MBDの主な目的は、具体的な形や寸法を決める前に、機能で考え、事前評価し、最適な特性値を見出すことにより、早期に素性の良い基本設計を行うことにある。それにより、従来の仕様に囚われない全体最適の観点での製品作りや、開発後半での手戻りの抑制などの効果が見込める。
MBDを成功させるためには、どのタイミングで・何のために・何の評価を行い、どういう段階を踏んで製品の完成度を上げていくのかといった、開発プロセス上でのシナリオを正しく設定し、社内の共通認識にすることが大事である。組織として大きな効果に結びつけるためには、そのような開発プロセス改革とセットで取り組むことが必要になる。
図4:MBDアプローチ設計プロセス
(出展:ITID社)
ここで書かれているようにMbSEの重要なポイントとして、「具体的な形や寸法を決める前に、機能で考え、事前評価し、最適な特性値を見出すことにより、早期に素性の良い基本設計を行う」というふうに事前に仕様をしっかりとらえて基本計画をおこなうべきである、と言っています。これは最近のソフトウェア、電気、メカニカルを含む機器については、メカ→電気→ソフトの順で設計するのではなく、これらを一度に俯瞰してみながら設計すべきであるということを言っています。また、これを図4のようなV字型プロセスで検証しながら進めるべきであると言っています。言い換えれば、機器をメカ、電気、ソフトを俯瞰してみながら最適な製品を生み出す設計方法をMbSEと呼んでいることになります。
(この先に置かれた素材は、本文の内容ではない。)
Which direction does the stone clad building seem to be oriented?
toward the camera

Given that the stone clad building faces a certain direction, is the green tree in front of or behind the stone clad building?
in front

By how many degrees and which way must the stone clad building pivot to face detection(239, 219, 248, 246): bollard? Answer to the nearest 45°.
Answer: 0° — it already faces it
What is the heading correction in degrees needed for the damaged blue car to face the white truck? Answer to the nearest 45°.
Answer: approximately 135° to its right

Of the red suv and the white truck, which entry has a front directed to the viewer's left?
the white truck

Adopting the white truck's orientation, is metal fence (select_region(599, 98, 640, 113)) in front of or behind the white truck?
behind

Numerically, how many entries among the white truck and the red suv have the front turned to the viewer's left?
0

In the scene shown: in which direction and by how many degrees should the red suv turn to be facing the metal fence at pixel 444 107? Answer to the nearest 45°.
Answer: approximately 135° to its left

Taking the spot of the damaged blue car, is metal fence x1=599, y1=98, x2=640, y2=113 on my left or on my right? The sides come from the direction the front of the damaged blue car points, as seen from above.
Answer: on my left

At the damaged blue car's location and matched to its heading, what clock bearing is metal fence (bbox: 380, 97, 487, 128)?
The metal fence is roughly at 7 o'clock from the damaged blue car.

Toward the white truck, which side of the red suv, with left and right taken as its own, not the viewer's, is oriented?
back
一方モジュラーの観点で見ると、このMbSEの考え方には事業運営の観点から落ち度があると言わざるを得ません。なぜなら、一つの機器(プロジェクト)についてはしっかりメカ、電気、ソフトを俯瞰しながら仕様に対して満たすような設計を行っているわけですが、企業に複数ある製品にまで、その最適化が及んでいないかもしれません。モジュラー化の考え方はベースとして企業における製品(プロジェクト)を最適に流用(再利用)することで扱う部品種類数を減らし、生産を最適化し、納期を短縮し、部品種類数減少により品質向上を図り、無駄な部品在庫を減らす、などの事象により、企業が事業係数である売上、利益、財務のそれぞれ改善し競争力を上げる、ということを目的としています。同時に設計者も最適化されたモジュールを有効に使うことにより、新しい機軸、機構、ソリューション、ビジネスを生む活動にシフトができるはずです。以下にモジュラーとMbSEの違いや特性を上げてみました。
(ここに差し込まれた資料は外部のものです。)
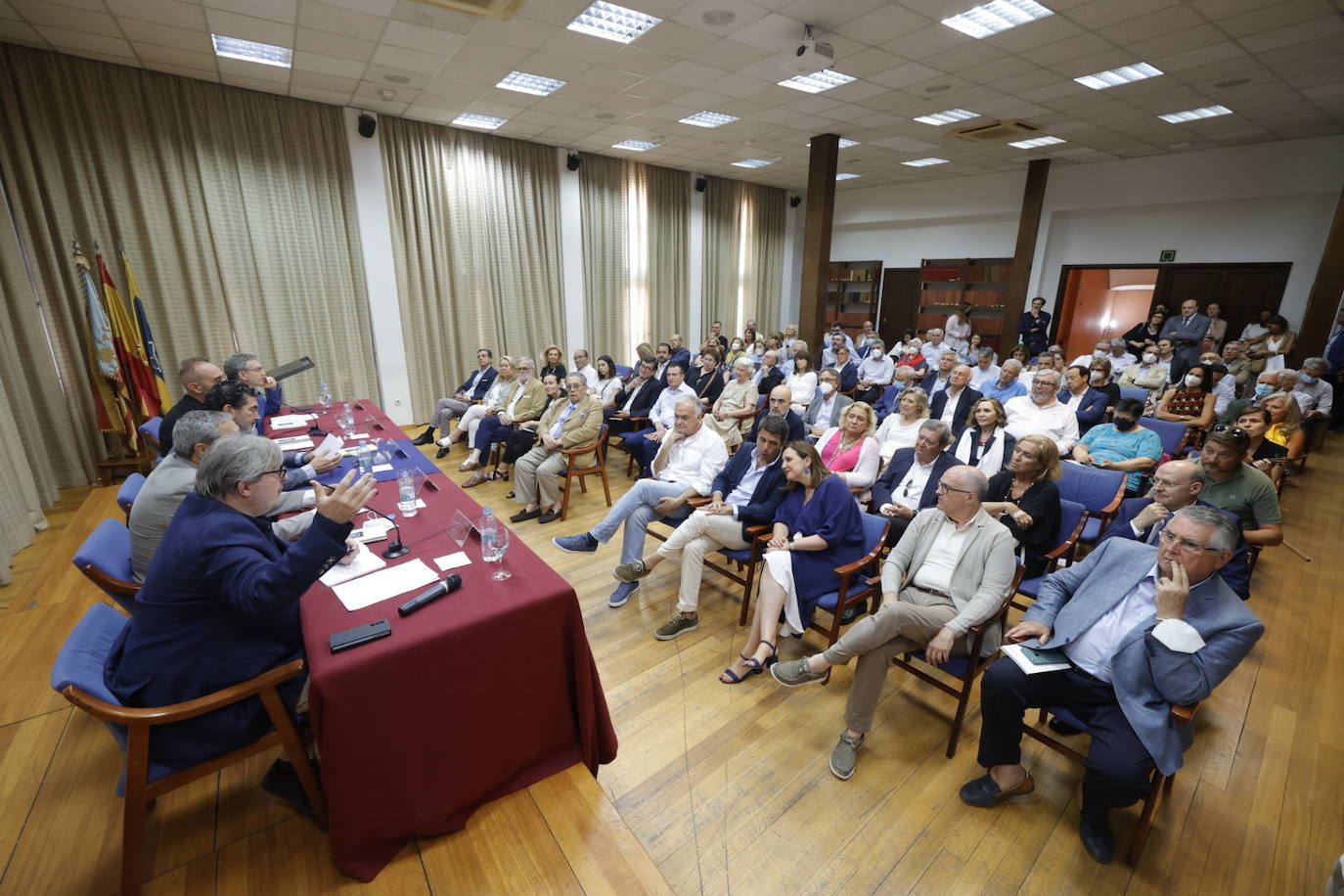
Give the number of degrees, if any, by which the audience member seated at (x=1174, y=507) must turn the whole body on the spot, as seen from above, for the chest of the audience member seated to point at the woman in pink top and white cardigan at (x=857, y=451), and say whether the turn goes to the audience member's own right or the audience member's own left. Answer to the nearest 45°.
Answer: approximately 45° to the audience member's own right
上記のようにモジュラーとMbSEは目標とすることは近いものもありますが、手法が使われるステージが違うように感じられます。まずは、モジュラー化プロジェクトで、キャリーオーバーで行ってこられた流用設計を明示化し、それぞれのモジュール部品が企業の戦略に合うような形で振り分けられて再利用しやすくすることを行って、ここで得られた余力を新しい製品ソリューションの開発に向けていただき、この際にはMbSE手法によって仕様を明らかにしたシステムエンジニアリングを実施されることを望むところです。
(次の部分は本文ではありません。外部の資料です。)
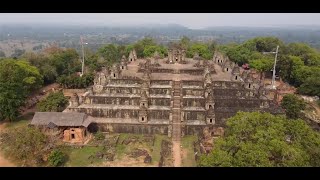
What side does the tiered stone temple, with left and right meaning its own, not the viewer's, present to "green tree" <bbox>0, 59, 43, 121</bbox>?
right

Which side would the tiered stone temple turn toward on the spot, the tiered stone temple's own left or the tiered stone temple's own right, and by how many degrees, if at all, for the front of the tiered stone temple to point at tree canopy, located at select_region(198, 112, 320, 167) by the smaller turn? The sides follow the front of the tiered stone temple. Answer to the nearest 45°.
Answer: approximately 45° to the tiered stone temple's own left

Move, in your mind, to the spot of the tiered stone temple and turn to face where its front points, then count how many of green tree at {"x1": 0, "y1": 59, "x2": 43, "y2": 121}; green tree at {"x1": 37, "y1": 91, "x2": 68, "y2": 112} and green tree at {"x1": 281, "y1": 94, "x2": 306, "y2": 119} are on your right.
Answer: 2

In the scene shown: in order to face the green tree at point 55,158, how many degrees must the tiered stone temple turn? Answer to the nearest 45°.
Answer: approximately 45° to its right

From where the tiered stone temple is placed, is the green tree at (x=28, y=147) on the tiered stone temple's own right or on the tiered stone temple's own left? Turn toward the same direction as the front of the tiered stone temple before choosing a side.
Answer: on the tiered stone temple's own right

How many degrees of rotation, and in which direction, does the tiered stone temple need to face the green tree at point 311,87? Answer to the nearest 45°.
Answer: approximately 135° to its left

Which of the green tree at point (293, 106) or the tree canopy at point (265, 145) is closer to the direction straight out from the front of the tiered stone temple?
the tree canopy

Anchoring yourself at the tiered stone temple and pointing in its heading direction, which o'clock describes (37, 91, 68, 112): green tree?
The green tree is roughly at 3 o'clock from the tiered stone temple.

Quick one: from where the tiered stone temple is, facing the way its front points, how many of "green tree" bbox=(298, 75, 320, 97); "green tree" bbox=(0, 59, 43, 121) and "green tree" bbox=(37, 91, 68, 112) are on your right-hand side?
2

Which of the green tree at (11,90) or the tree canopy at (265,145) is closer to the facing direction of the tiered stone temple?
the tree canopy

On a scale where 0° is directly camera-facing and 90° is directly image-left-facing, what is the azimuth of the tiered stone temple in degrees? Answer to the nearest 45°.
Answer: approximately 0°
別の観点として、モジュラーとMbSEをシステムの関係からみてみましょう。図5は企業の各部門が仕様ベースでつながるDX(Digital Transformation) をイメージしています。モジュラーもMbSEも仕様をベースとしたエンジニアリングが行われているので中央にある仕様データベースを管理すれば各部門がDXでつなげることは可能ははずです。
図5:モジュールバリアントの仕様を起点としたDX例
最後に、キャリーオーバーをいかにモジュラー化するかについて述べたいと思います。従来手法で標準化、モジュール化された製品を、キャリーオーバーしながら新しい手法によるモジュラー化へ導く手法については図6のようなアプローチで行うことができるという手法も紹介されています。過去に適用されている製品アーキテクチャを整理し、これに現行や将来の仕様要素を加えて新しい製品アーキテクチャを構築しようとしています。このような手法を使うことで自社の製品を早くモジュラー化し、新しいビジネス要件(環境問題、新規輸出課題など)に早く対応することができます。
図6:モジュラー起点で製品アーキテクチャを再構築するプロセス例
今回はモジュラーそのものについては詳しく触れておりませんが、これについてはモジュラーマネジメント社のウェブサイトにモジュラーについての情報が多く掲載されておりますので、ぜひご参照ください。
モジュラー化活動によって貴社のキャリーオーバー流用設計がモジュラー・コンフィグレーションビジネスに発展し、国際的にみてもコスト、納期、品質で強力な競争力をつけられることを強く願っています。